Datasets used in software defect prediction

4 Key Analysis

The analysis of various techniques applied for software defect prediction till date has brought out the following observations:-

  1. (a)

    Proper prediction of software defects in the initial phase of design level of software development lifecycle can improve software quality, provide customer satisfaction and considerably reduce overall cost, time and initiation of further work.

  2. (b)

    In order to minimize efforts in defect prediction with more accuracy and higher efficiency, it necessitates identifying newer methods and datasets by applying more sophisticated methodologies which will be appropriate and have adequate positive and effective impact on prediction of software defects.

  3. (c)

    Although considerable work has been made so far for prediction of software defects by applying various parameters, but it may be safely stated that sufficient work had not yet been done in defect prediction of the wave applications and open source software.
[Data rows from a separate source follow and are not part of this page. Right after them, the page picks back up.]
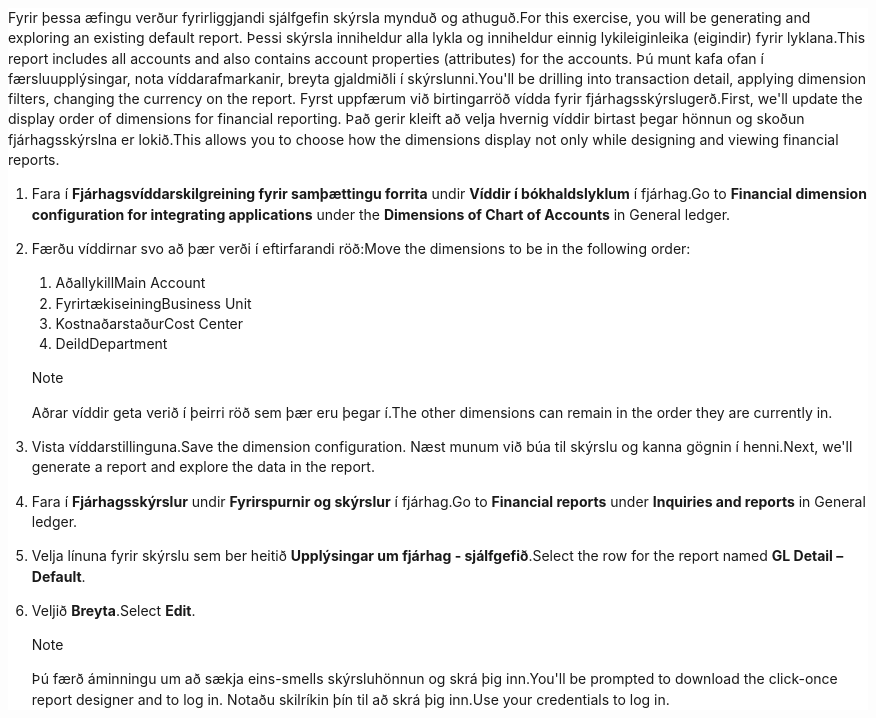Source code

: <span data-ttu-id="ce54f-107">Fyrir þessa æfingu verður fyrirliggjandi sjálfgefin skýrsla mynduð og athuguð.</span><span class="sxs-lookup"><span data-stu-id="ce54f-107">For this exercise, you will be generating and exploring an existing default report.</span></span> <span data-ttu-id="ce54f-108">Þessi skýrsla inniheldur alla lykla og inniheldur einnig lykileiginleika (eigindir) fyrir lyklana.</span><span class="sxs-lookup"><span data-stu-id="ce54f-108">This report includes all accounts and also contains account properties (attributes) for the accounts.</span></span> <span data-ttu-id="ce54f-109">Þú munt kafa ofan í færsluupplýsingar, nota víddarafmarkanir, breyta gjaldmiðli í skýrslunni.</span><span class="sxs-lookup"><span data-stu-id="ce54f-109">You'll be drilling into transaction detail, applying dimension filters, changing the currency on the report.</span></span> <span data-ttu-id="ce54f-110">Fyrst uppfærum við birtingarröð vídda fyrir fjárhagsskýrslugerð.</span><span class="sxs-lookup"><span data-stu-id="ce54f-110">First, we'll update the display order of dimensions for financial reporting.</span></span> <span data-ttu-id="ce54f-111">Það gerir kleift að velja hvernig víddir birtast þegar hönnun og skoðun fjárhagsskýrslna er lokið.</span><span class="sxs-lookup"><span data-stu-id="ce54f-111">This allows you to choose how the dimensions display not only while designing and viewing financial reports.</span></span>

1. <span data-ttu-id="ce54f-112">Fara í **Fjárhagsvíddarskilgreining fyrir samþættingu forrita** undir **Víddir í bókhaldslyklum** í fjárhag.</span><span class="sxs-lookup"><span data-stu-id="ce54f-112">Go to **Financial dimension configuration for integrating applications** under the **Dimensions of Chart of Accounts** in General ledger.</span></span>
2. <span data-ttu-id="ce54f-113">Færðu víddirnar svo að þær verði í eftirfarandi röð:</span><span class="sxs-lookup"><span data-stu-id="ce54f-113">Move the dimensions to be in the following order:</span></span>

    1. <span data-ttu-id="ce54f-114">Aðallykill</span><span class="sxs-lookup"><span data-stu-id="ce54f-114">Main Account</span></span>
    2. <span data-ttu-id="ce54f-115">Fyrirtækiseining</span><span class="sxs-lookup"><span data-stu-id="ce54f-115">Business Unit</span></span>
    3. <span data-ttu-id="ce54f-116">Kostnaðarstaður</span><span class="sxs-lookup"><span data-stu-id="ce54f-116">Cost Center</span></span>
    4. <span data-ttu-id="ce54f-117">Deild</span><span class="sxs-lookup"><span data-stu-id="ce54f-117">Department</span></span>

    > [!NOTE]
    > <span data-ttu-id="ce54f-118">Aðrar víddir geta verið í þeirri röð sem þær eru þegar í.</span><span class="sxs-lookup"><span data-stu-id="ce54f-118">The other dimensions can remain in the order they are currently in.</span></span>

3. <span data-ttu-id="ce54f-119">Vista víddarstillinguna.</span><span class="sxs-lookup"><span data-stu-id="ce54f-119">Save the dimension configuration.</span></span> <span data-ttu-id="ce54f-120">Næst munum við búa til skýrslu og kanna gögnin í henni.</span><span class="sxs-lookup"><span data-stu-id="ce54f-120">Next, we'll generate a report and explore the data in the report.</span></span>
4. <span data-ttu-id="ce54f-121">Fara í **Fjárhagsskýrslur** undir **Fyrirspurnir og skýrslur** í fjárhag.</span><span class="sxs-lookup"><span data-stu-id="ce54f-121">Go to **Financial reports** under **Inquiries and reports** in General ledger.</span></span>
5. <span data-ttu-id="ce54f-122">Velja línuna fyrir skýrslu sem ber heitið **Upplýsingar um fjárhag - sjálfgefið**.</span><span class="sxs-lookup"><span data-stu-id="ce54f-122">Select the row for the report named **GL Detail – Default**.</span></span>
6. <span data-ttu-id="ce54f-123">Veljið **Breyta**.</span><span class="sxs-lookup"><span data-stu-id="ce54f-123">Select **Edit**.</span></span>

    > [!NOTE]
    > <span data-ttu-id="ce54f-124">Þú færð áminningu um að sækja eins-smells skýrsluhönnun og skrá þig inn.</span><span class="sxs-lookup"><span data-stu-id="ce54f-124">You'll be prompted to download the click-once report designer and to log in.</span></span> <span data-ttu-id="ce54f-125">Notaðu skilríkin þín til að skrá þig inn.</span><span class="sxs-lookup"><span data-stu-id="ce54f-125">Use your credentials to log in.</span></span>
As such, there is a need for further research work to find out more effective methodologies that may produce better result with higher accuracy in case of predicting software defects.

5 Challenging Issues

After critical analysis, various challenging issues have come to the light that requires immediate attention and timely solution. Owing to various reasons, application of methodologies is not totally problem or defect-free. In-fact, most of the studies implemented open source or public datasets and so, they may not work effectively for private and commercial datasets. Moreover, owing-to privacy issues, the proprietary datasets are not available in public. If availability of proprietary datasets is more, then it may help cross-project defect prediction with higher accuracy. Although various open or public datasets are available for defect prediction but each dataset is not having same number of metrics and similar type of metrics. These metrics are evaluated from different domain and the defect prediction model based object-oriented metrics is not applicable for different metrics or different feature-space. That-is-why, cross-project defect prediction is not very easy and feasibility of cross-project defect prediction model being wide acceptable is very less. It has however been accepted that this model is very useful for the industry. Various defect prediction models that have been proposed so far, could not at all give any guarantee for result of prediction. It is essential to undertake further studies on new metrics, new model or new development process that may be better performance, result-orientated and widely acceptable.

6 Conclusion and Future Work

Defect prediction in software system is truly crucial since, it is considered as an important step for enhancing software quality. Defect prediction in software system with application of proper methodologies is truly significant as it may immensely help in directing test efforts, reducing costs and improving quality and reliability of software. Research work in this field has emerged since 1992 and having huge volume of work done during last 25 years or so, but still it lacks in some areas and needs to solve those issues. However, unique and updated works (from the year 2005 to 2015) have been analyzed separately and the findings reveal that particularly Advance Machine Learning (AML), Neural Network (NN) and Support Vector Machine (SVM) methodologies are the most frequently used techniques as compared to all other techniques for predicting defects of software system. Moreover, it was also an important observation that public datasets used for this purpose comprise 64.79 % where as studies using private datasets cover only 35.21 %. We may conclude by stating that though different methodologies have been applied but no single methodology can be considered as a full proof for predicting software defects. It is highly essential to undertake further work applying newer methodologies in the initial stage for defect prediction with special emphasize on public datasets that are better result-orientated with higher level of accuracy. This work will facilitate further work and make endeavors in designing newer metrics of software that would pave the way and have all the potential to achieve higher prediction accuracy.